Jak donosi "The New York Times", Amerykanie naciskają na polski rząd, aby zrezygnował z tworzenia sieci 5G z udziałem chińskiego koncernu Huawei. Miałby być to warunek stworzenia w Polsce stałej bazy wojskowej, tzw. Fort Trump.
Amerykańska gazeta twierdzi, że urzędnicy prezydenta Donalda Trumpa sugerowali polskiej stronie zależność między budową sieci 5G przez Huawei a możliwością rozmieszczenie wojsk amerykańskich w Polsce.
Administracja Stanów Zjednoczonych uważa bowiem chiński koncern za narzędzie nowego wyścigu zbrojeń i współpracownika chińskiego rządu i służb specjalnych.
Źródło "NYT" twierdzi, że sposób, w jaki w Polsce tworzona jest technologia 5G, jest "jaskrawym przykładem tego, w jaki sposób chiński rząd instaluje agentów wywiadu w oddziałach Huawei na całym świecie".
Gazeta przywołuje także wypowiedź płk. Grzegorza Małeckiego, byłego szefa Agencji Wywiadu (w latach 2015-2016), który wskazuje na zagrożenie wojsk USA stacjonujących w Polsce.
– To zrozumiałe, że USA chcą chronić swoje oddziały przed potencjalnym niebezpieczeństwem, a takim jest obca kontrola nad siecią 5G. Z punktu widzenia Polski zabezpieczenie obecności amerykańskich jednostek jest działaniem priorytetowym – powiedział płk Małecki amerykańskiej gazecie.
Huawei odpowiada
Firma oczywiście odpiera wszelkie zarzuty kierowane pod jej adresem. "Spółka Huawei przestrzega wszystkich obowiązujących praw i przepisów w krajach, w których prowadzi działalność. Ponadto od każdego swojego pracownika Spółka Huawei wymaga stosowania się do przepisów prawnych oraz zasad obowiązujących w krajach, w których firma ma swoje oddziały" – napisano w oświadczeniu po aresztowaniu.

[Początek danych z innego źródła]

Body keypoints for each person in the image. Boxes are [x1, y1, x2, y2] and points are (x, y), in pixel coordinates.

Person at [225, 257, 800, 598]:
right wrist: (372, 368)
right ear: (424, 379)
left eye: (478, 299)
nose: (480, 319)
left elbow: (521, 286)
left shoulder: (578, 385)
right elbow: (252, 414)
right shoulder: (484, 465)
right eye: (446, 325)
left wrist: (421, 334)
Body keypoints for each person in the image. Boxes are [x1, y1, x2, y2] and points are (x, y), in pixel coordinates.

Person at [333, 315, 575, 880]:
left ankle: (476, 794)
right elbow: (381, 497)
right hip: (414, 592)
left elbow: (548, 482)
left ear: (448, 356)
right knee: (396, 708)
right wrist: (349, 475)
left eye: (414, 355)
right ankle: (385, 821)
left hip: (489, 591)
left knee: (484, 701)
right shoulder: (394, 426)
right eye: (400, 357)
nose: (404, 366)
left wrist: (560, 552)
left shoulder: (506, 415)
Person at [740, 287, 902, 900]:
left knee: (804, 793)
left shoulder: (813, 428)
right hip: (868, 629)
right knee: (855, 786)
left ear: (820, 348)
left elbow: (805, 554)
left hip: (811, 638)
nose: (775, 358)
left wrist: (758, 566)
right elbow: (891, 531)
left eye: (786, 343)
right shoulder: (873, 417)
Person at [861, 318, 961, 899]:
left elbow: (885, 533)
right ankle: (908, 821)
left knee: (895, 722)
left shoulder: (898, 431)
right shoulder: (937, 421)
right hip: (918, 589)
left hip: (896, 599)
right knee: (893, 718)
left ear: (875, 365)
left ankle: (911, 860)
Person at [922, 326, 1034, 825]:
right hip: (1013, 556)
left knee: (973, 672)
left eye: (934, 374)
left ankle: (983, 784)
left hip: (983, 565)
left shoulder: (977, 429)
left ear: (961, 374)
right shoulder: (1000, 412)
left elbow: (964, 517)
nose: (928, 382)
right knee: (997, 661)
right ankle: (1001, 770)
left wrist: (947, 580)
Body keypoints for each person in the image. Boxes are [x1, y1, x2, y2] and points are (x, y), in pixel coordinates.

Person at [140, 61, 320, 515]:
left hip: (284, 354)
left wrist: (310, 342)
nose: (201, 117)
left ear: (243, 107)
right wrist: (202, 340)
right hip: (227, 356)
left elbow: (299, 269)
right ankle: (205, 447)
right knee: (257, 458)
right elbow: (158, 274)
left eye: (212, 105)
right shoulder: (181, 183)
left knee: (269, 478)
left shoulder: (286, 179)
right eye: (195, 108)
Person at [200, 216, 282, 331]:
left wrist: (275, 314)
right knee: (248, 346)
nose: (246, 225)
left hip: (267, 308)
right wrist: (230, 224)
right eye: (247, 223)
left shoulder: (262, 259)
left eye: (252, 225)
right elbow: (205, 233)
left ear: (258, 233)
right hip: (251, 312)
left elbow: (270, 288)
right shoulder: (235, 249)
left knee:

Także zastrzeżenia urzędów i służb innych krajów doczekały się reakcji firmy. Ken Hu, zastępca szefa zarządu, odciął się od jakichkolwiek problemów z cyberbezpieczeństwem.

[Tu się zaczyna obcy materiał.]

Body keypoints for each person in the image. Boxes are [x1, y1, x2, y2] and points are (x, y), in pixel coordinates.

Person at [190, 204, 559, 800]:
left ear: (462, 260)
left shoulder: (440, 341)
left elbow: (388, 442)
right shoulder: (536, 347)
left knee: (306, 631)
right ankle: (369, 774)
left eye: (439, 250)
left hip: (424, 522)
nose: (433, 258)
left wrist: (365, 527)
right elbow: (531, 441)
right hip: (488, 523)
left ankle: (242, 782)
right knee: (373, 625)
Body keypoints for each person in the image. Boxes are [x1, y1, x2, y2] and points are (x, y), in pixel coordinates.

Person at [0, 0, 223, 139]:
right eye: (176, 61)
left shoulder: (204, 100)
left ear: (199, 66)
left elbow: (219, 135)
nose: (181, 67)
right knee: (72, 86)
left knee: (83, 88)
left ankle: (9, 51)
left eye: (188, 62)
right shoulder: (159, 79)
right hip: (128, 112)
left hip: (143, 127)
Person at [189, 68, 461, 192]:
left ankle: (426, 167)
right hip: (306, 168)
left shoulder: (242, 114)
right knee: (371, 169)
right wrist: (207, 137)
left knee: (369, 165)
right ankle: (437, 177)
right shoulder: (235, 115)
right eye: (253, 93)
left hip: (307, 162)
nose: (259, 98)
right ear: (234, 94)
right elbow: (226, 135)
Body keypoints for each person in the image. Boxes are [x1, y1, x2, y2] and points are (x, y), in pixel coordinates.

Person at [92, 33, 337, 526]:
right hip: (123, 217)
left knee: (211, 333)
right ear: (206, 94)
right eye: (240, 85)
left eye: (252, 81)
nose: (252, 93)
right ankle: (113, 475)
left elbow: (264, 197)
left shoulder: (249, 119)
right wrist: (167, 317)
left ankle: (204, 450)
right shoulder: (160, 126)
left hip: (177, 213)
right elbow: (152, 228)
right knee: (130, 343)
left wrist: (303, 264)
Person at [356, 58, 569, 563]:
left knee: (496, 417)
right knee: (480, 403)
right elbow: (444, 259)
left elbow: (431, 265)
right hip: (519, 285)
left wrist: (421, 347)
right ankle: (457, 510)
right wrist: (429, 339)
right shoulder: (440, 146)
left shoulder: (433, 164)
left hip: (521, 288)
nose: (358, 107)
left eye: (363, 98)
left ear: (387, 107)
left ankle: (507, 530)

"Fakty mówią same za siebie – w Huawei nigdy nie mieliśmy do czynienia z poważnym incydentem związanym z bezpieczeństwem cybernetycznym naszego sprzętu. Nawet przy najbardziej rygorystycznym przeglądzie i kontroli przeprowadzanej przez organy regulacyjne lub naszych klientów, nigdy nie było żadnych dowodów wskazujących, że rozwiązania firmy stanowią zagrożenie dla bezpieczeństwa" – stwierdził w oświadczeniu.
"Uważamy też, że kwestia bezpieczeństwa cybernetycznego jest zagadnieniem globalnym i dotyczy całej branży, którym należy zająć się wspólnie. Zawsze chętnie podejmiemy otwarty dialog z każdym, kto ma uzasadnione obawy. Jednak w przypadku jakichkolwiek bezpodstawnych zarzutów będziemy stanowczo reagować, celem ochrony dobrego imienia firmy" – dodał.